[Change listing data]
↓↓↓
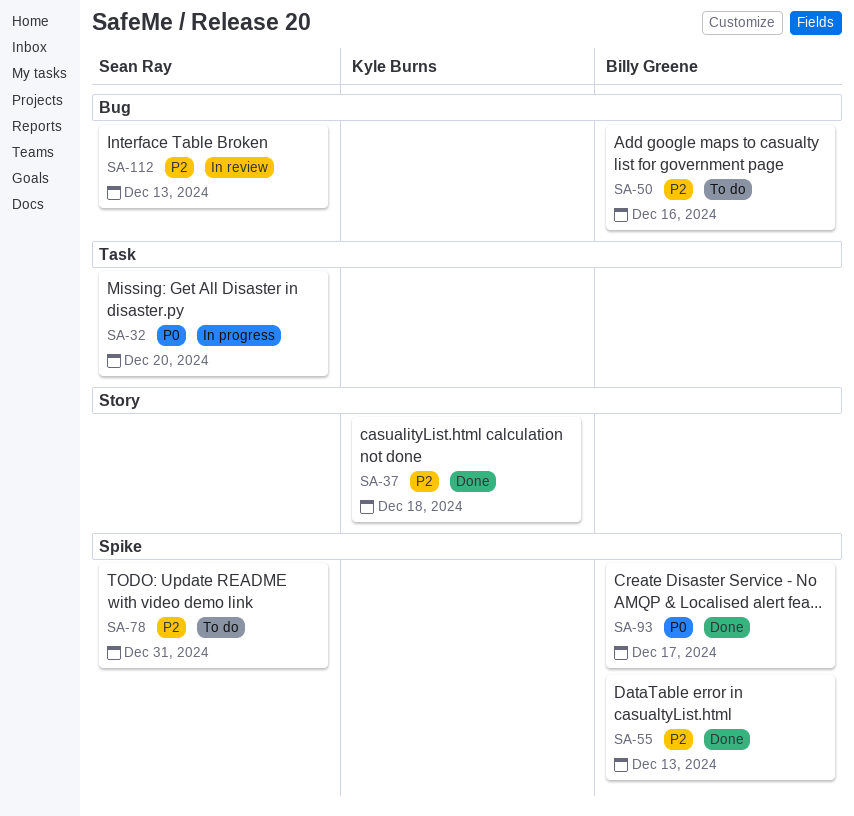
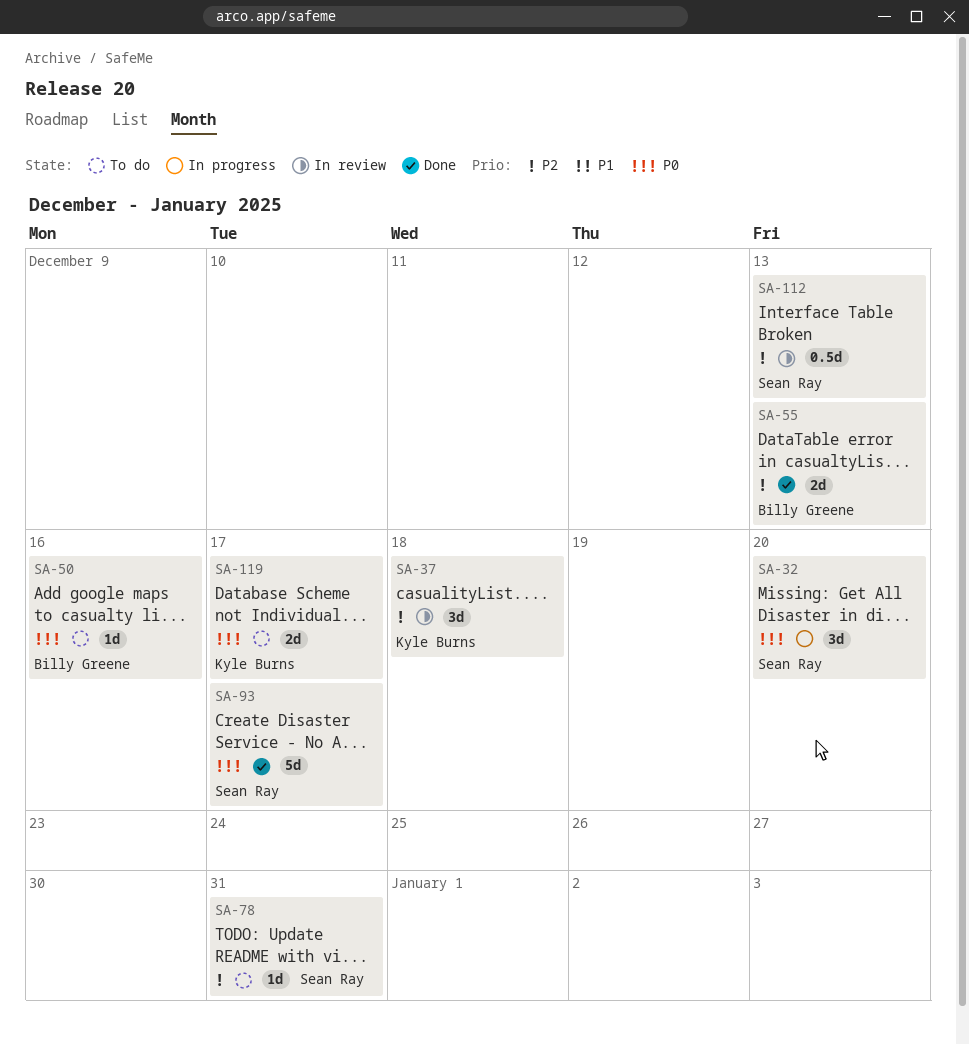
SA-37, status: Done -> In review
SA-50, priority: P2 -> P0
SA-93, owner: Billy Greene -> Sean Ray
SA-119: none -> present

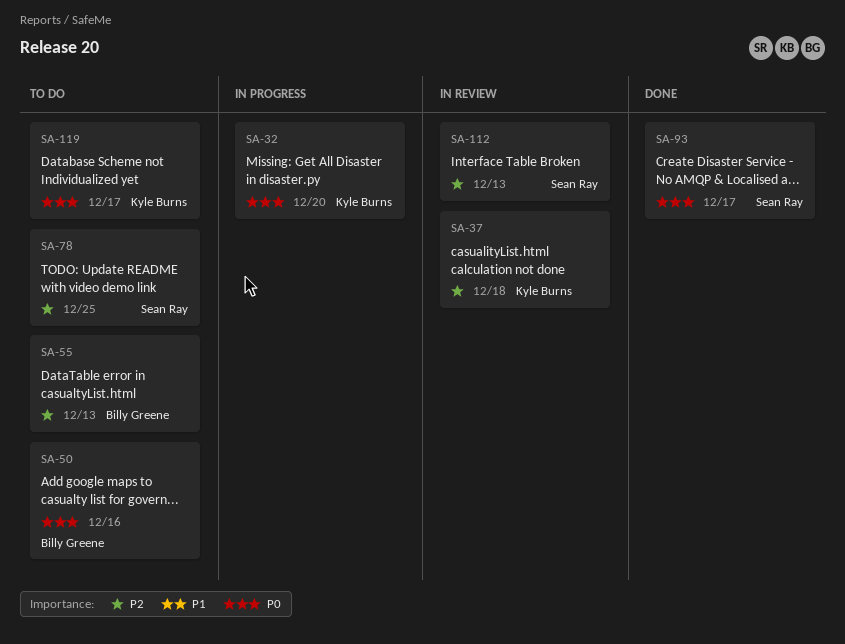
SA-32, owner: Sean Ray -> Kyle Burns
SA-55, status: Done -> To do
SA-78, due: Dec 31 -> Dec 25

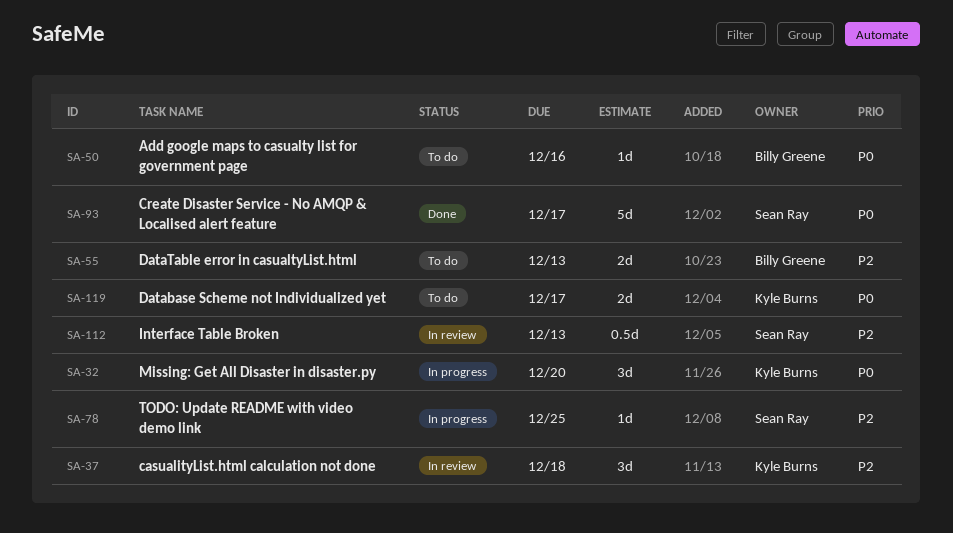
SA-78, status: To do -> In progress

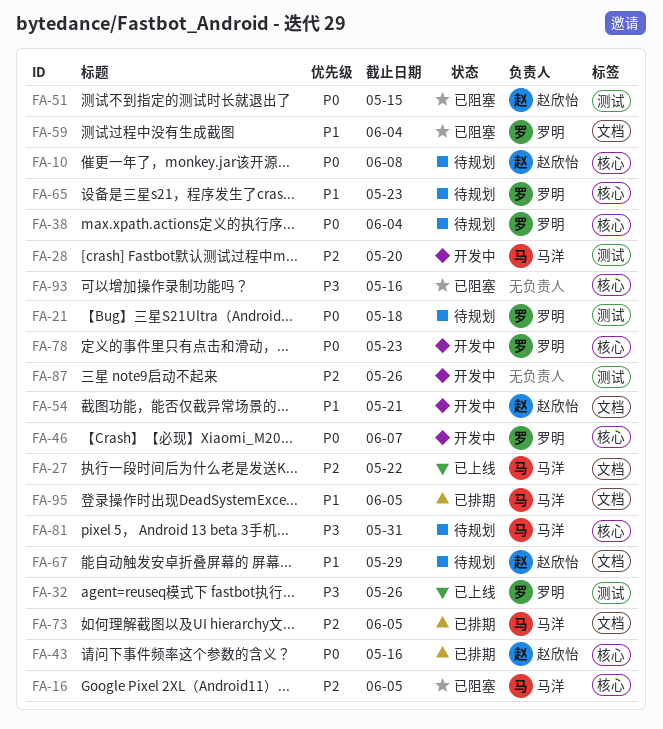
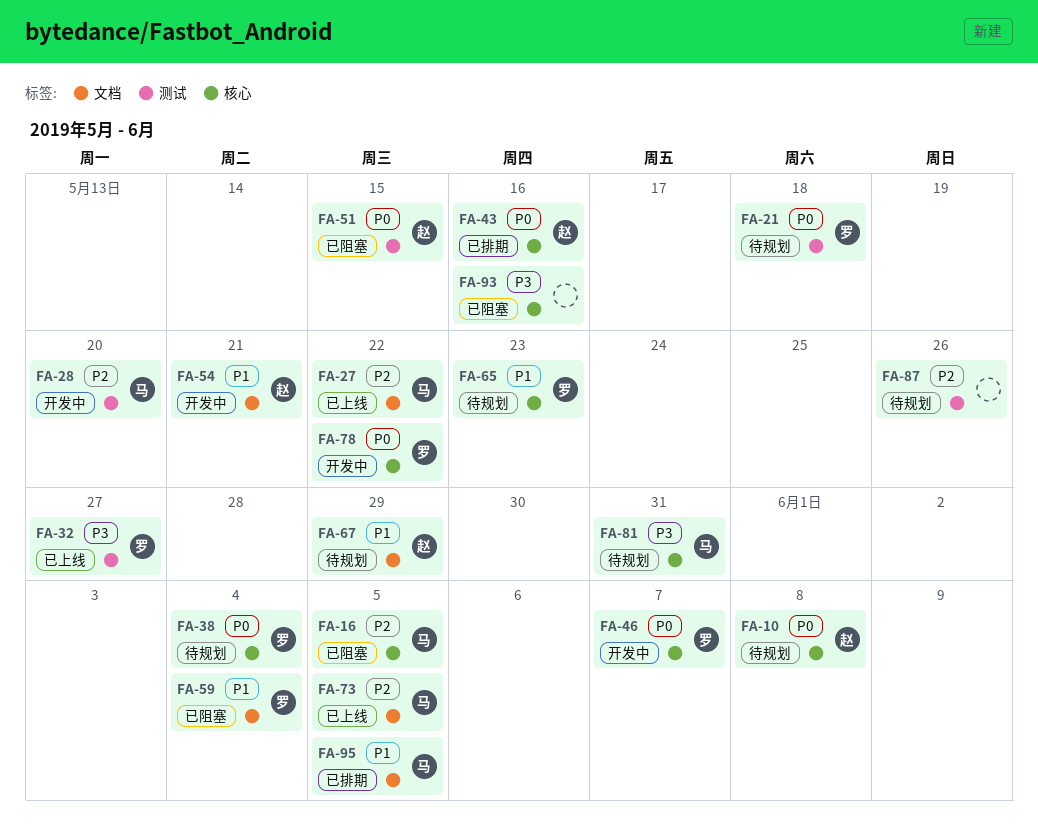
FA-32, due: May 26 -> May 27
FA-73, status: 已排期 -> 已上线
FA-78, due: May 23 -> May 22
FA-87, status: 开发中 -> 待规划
↑↑↑
TASK DIRECTIONS:
Copy out each line of the records where the string "owner" appears.

WORKED SOLUTION:
SA-93, owner: Billy Greene -> Sean Ray
SA-32, owner: Sean Ray -> Kyle Burns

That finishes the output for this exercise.